A shade of sweetness emerged from a creamy bowl of mushroom-and-asparagus soup, one of the better starters I ordered, and adobo-rubbed chicken scored with crisp skin, and outstanding sweet potato risotto.
The chef’s new portmanteau—Medilatino—aptly describes his fusion cuisine, but Lazzarini, during his first menu run, was not firing very much beyond ordinary. Which, considering Lazzarini’s clout as the young, envelope-pushing visionary, was disappointing.
Though the ’Teca’s menu sounded very exotic and alluring (to the tune of West African fufu, and Peruvian aji amarillo), it lacked balance and felt stymied by too many crusted, coated, breaded and fried dishes.
His amended menu, I’m happy to say, was a welcome return to form.

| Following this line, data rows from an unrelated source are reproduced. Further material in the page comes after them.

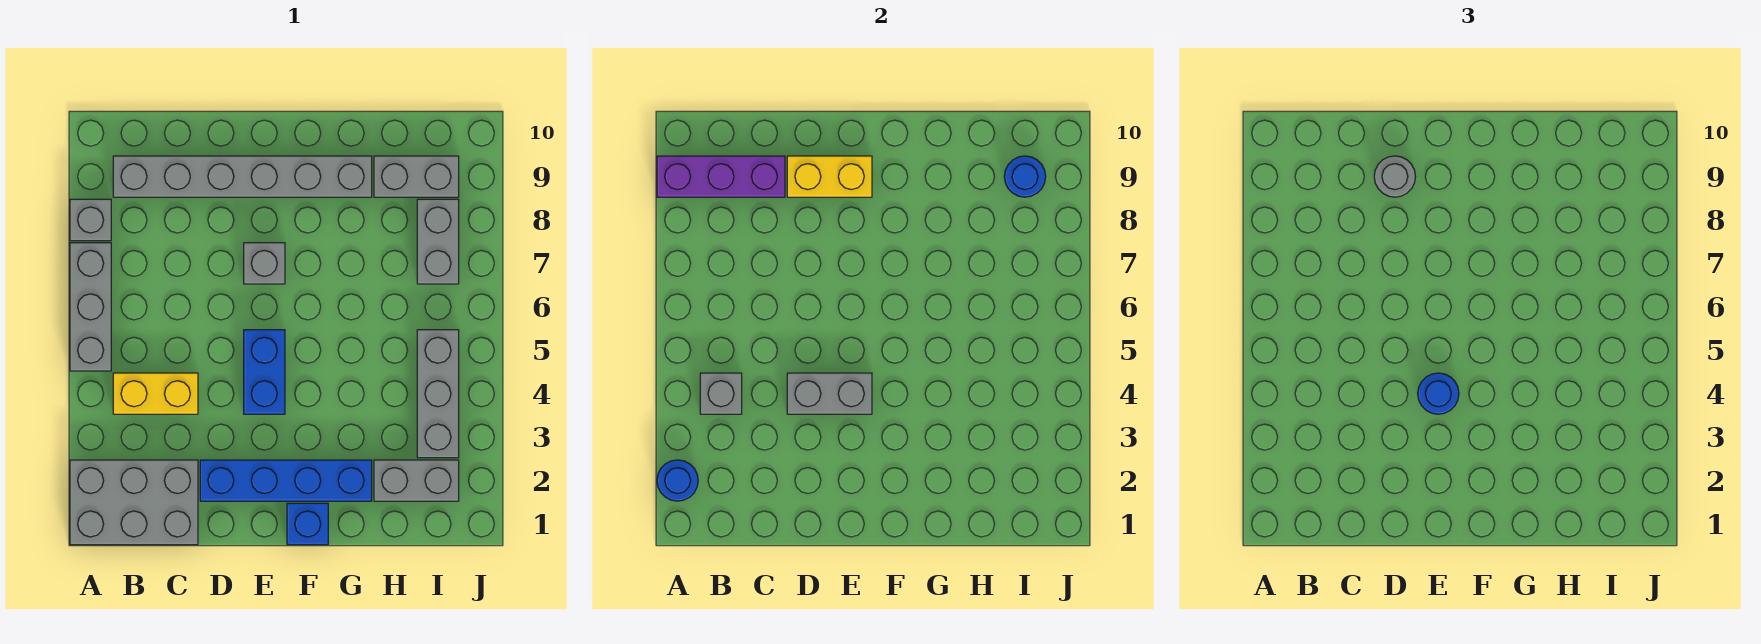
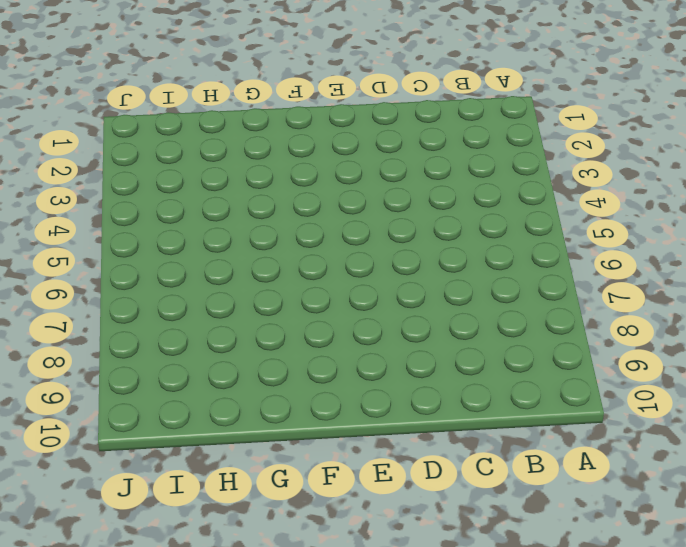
none -> grey 2x3 brick [70,460,198,545]
none -> grey 1x3 brick [70,243,111,371]
none -> grey 1x1 brick [70,199,111,241]

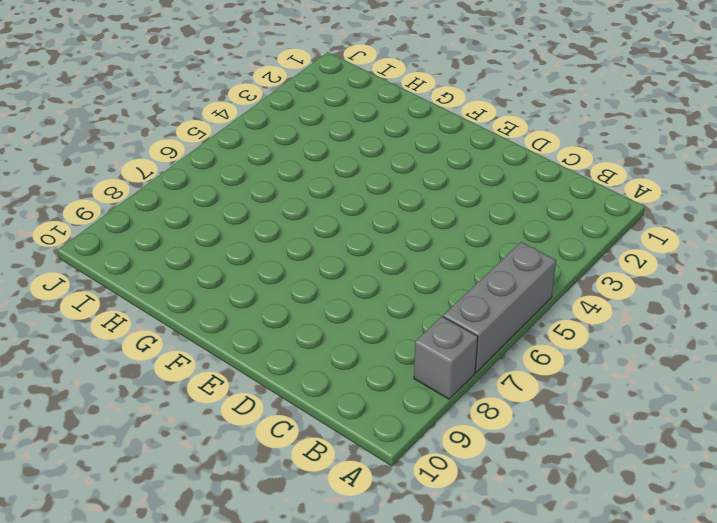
none -> grey 2x3 brick [70,460,198,545]
none -> yellow 1x2 brick [113,373,198,414]
none -> grey 1x6 brick [113,156,372,197]

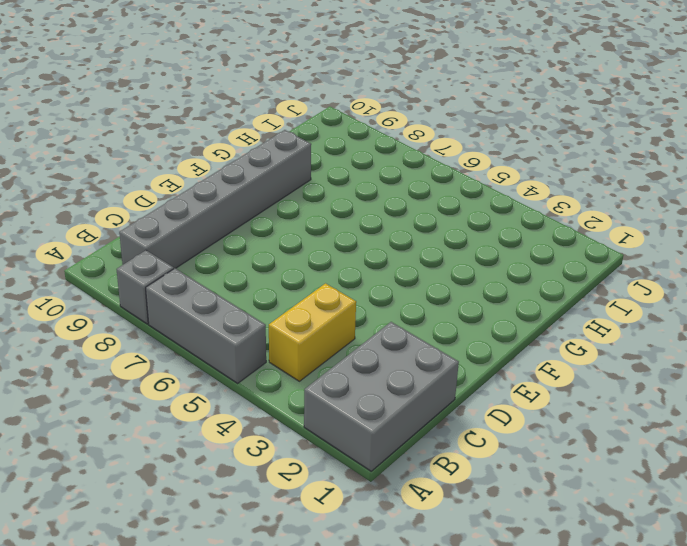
none -> blue 1x4 brick [200,460,372,501]
none -> blue 1x2 brick [244,330,285,414]
none -> grey 1x1 brick [244,243,285,284]

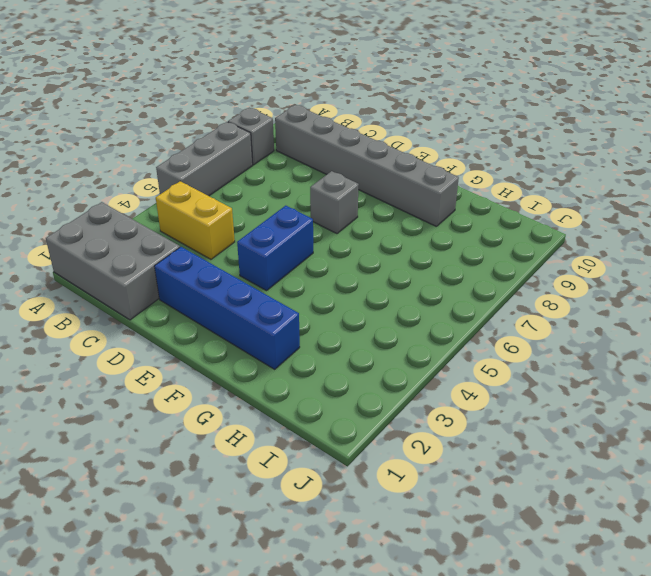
none -> blue 1x1 brick [287,503,328,545]
none -> grey 1x2 brick [374,460,459,501]
none -> grey 1x2 brick [374,156,459,197]

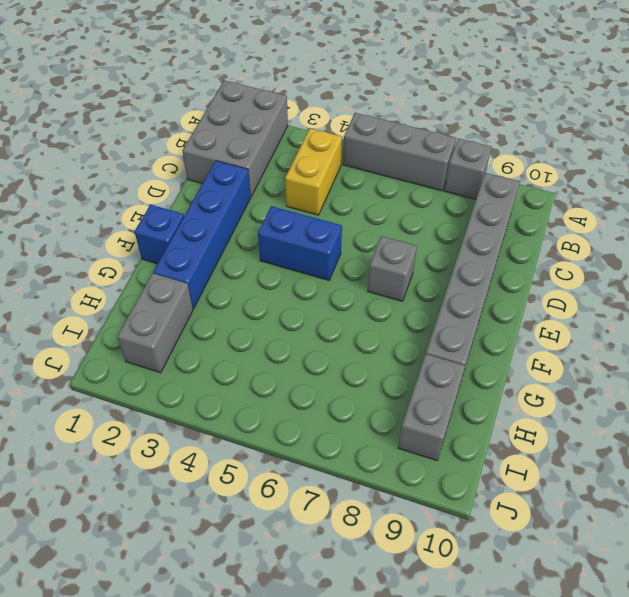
none -> grey 1x3 brick [417,330,459,458]
none -> grey 1x2 brick [417,199,459,284]
none -> blue 1x1 round brick [657,460,698,501]

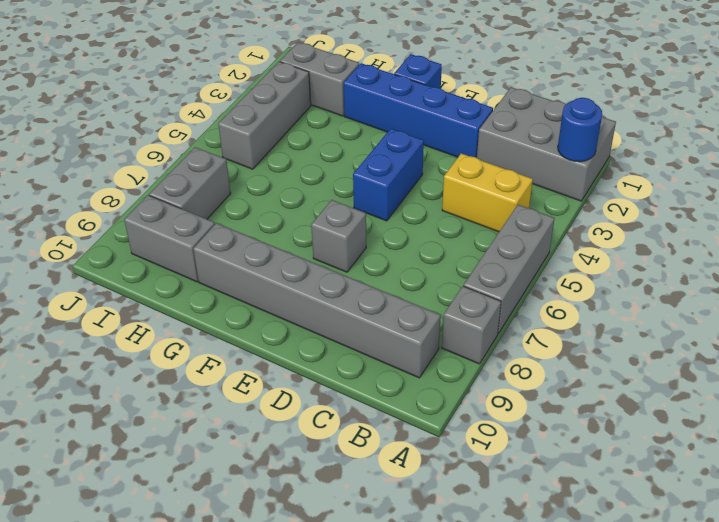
none -> purple 1x3 brick [657,156,785,197]
none -> grey 1x1 brick [700,373,742,414]
none -> grey 1x2 brick [787,373,872,414]

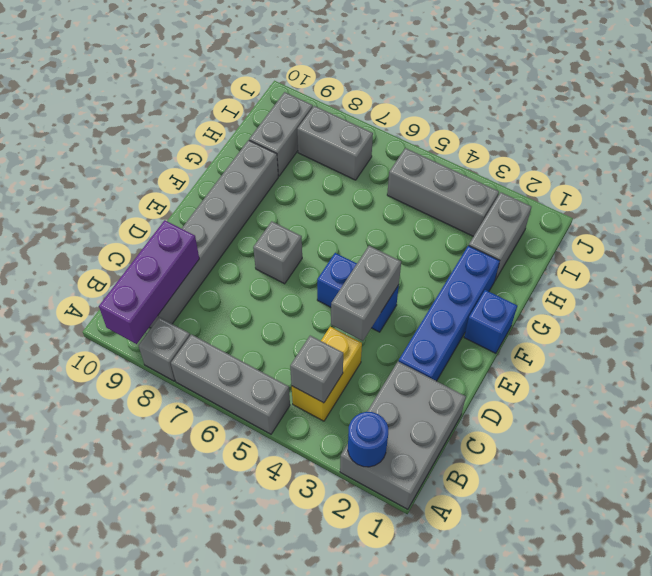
none -> yellow 1x2 brick [787,156,872,197]
none -> blue 1x1 round brick [1004,156,1046,197]
none -> grey 1x1 round brick [1374,156,1416,197]

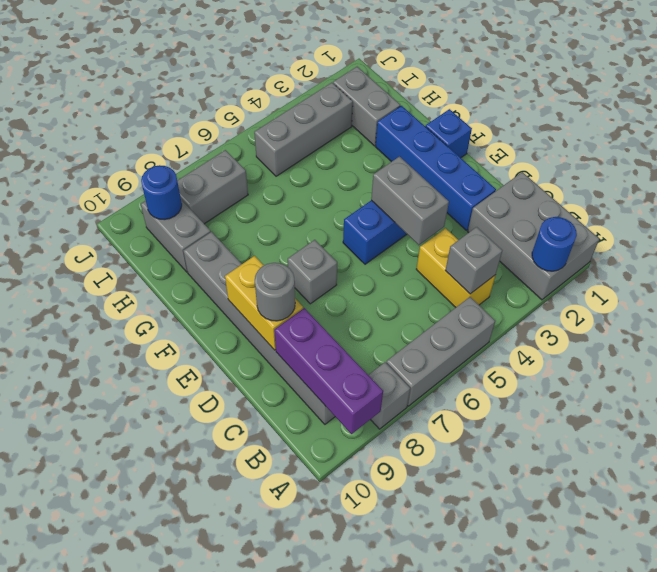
none -> blue 1x1 round brick [1418,373,1459,414]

I also appreciated how he chose not to fiddle with lunch selections, which, despite scant crowds during my lunch visits, were quite good. The tabbouleh salad hit all of its marks with sweet, homemade Greek yogurt mingling with baby spinach and roasted red peppers and feta cheese.

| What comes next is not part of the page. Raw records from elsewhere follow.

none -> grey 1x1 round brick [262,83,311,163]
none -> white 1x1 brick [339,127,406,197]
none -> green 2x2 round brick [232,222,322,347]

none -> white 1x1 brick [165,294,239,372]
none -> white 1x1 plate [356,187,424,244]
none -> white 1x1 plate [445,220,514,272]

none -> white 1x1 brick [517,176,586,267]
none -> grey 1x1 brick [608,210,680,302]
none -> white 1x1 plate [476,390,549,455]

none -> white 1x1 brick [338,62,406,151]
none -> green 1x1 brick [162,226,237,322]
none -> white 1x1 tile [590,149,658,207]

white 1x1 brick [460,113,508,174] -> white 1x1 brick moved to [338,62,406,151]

And the Vinoteca sliders—a dynamic duo of chorizo and lamb morsels on brioche buns—erupted with flavor. Even a dab of guava-sweetened barbecue sauce for dipping matchstick fries impressed.
Vinoteca represents an outstanding opportunity. Lazzarini proved with Orillas that LoMa can support upscale ethnic dining. Another victory, despite a few stumbles out of the gate, is attainable.